Date of this Version
GSA Bulletin; March/April 2020; v. 132; no. 3/4; p. 863–883
In 1979, S. Uyeda and H. Kanamori proposed a tectonic model with two end members of a subduction-boundary continuum: the “Chilean” type (shallow dip of the subducting plate, great thrust events, compression, and uplift of the overriding plate) and a “Mariana” type (steep dip of the subducting plate, no great thrust events, tension, and no uplift). This concept has been used to explain variable rates of Quaternary uplift around the Pacific Rim, yet no uplift rates have been determined for the Mariana Islands themselves, one of the end members in this model. We studied the late Quaternary Tanapag Limestone, which rims much of the eastern and southern coasts of Saipan, Northern Mariana Islands, with elevations of ∼13 m to ∼30 m. Samples from 12 well-preserved corals (Acropora, Porites, and Goniastrea) yielded U-series ages ranging from ca. 134 ka to ca. 126 ka. These ages correlate the emergent reef of the Tanapag Limestone with the last interglacial period, when sea level was several meters above present. Ages and measured reef elevations from the Tanapag Limestone, along with paleo–sea-level data, yield relatively low late Quaternary uplift rates of 0.002–0.19 m/k.y., consistent with the Uyeda-Kanamori model. A review of data from other localities near subduction zones around the Pacific Basin, however, indicates that many coastlines do not fit the model.
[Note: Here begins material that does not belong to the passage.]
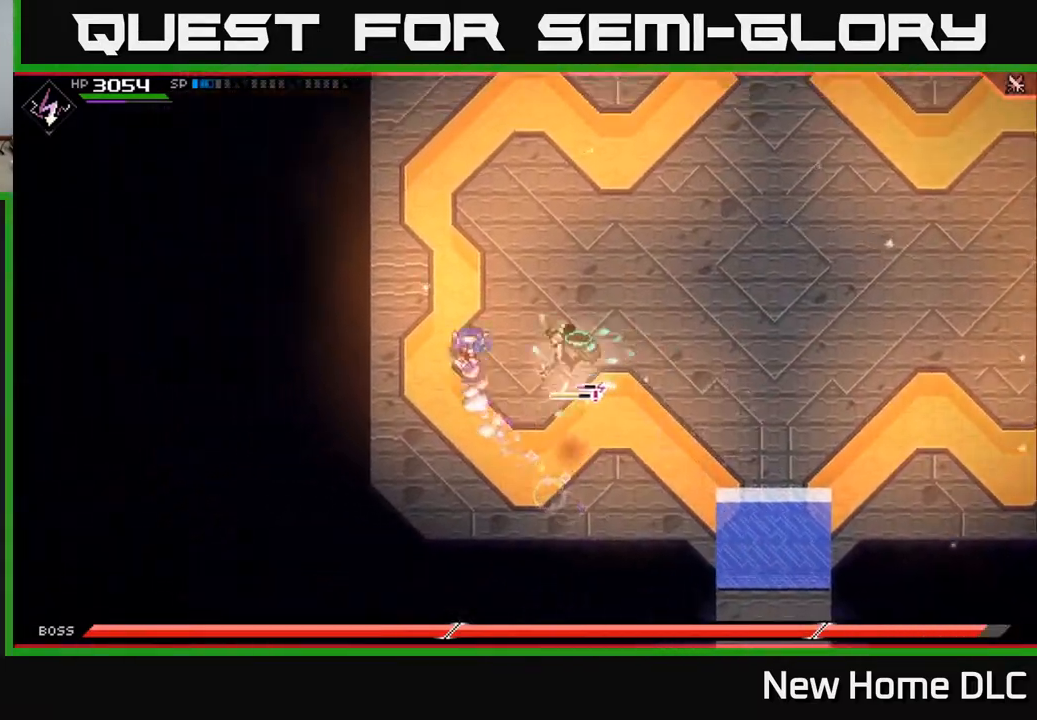
{"buttons": [], "left_stick": "up", "right_stick": "down", "events": [[117, "L1", "up"], [167, "right_stick", "down"]]}
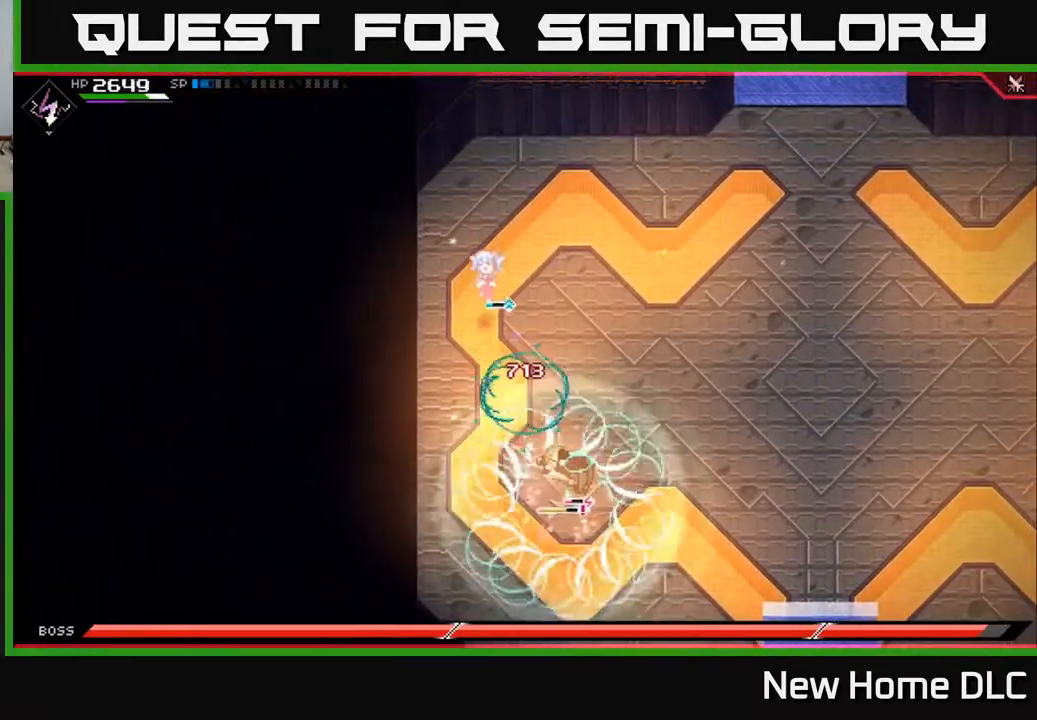
{"buttons": [], "left_stick": "down-right", "right_stick": "down", "events": [[217, "left_stick", "center"], [283, "left_stick", "right"], [333, "left_stick", "down-right"]]}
Uplift rates along the Chilean coast are predicted to be relatively high, but field studies indicate they are low. On some coastlines, relatively high uplift rates are better explained by subduction of seamounts or submarine ridges rather than subduction zone geometry. Despite the low long-term uplift rate on Saipan, the island also hosts an emergent, low-elevation (+3.9–4.0 m) reef with corals in growth position below a notch (+4.2 m). The corals are dated to 3.9–3.1 ka. The occurrence of this young, emergent reef is likely not due to tectonic uplift; instead, it is interpreted to be the result of glacial isostatic adjustment processes after the end of the last glacial period. Our findings are consistent with similar observations on tectonically stable or slowly uplifting islands elsewhere in the equatorial Pacific Ocean and agree with numerical models of a higher-than-present Holocene sea level in this region due to glacial isostatic adjustment processes.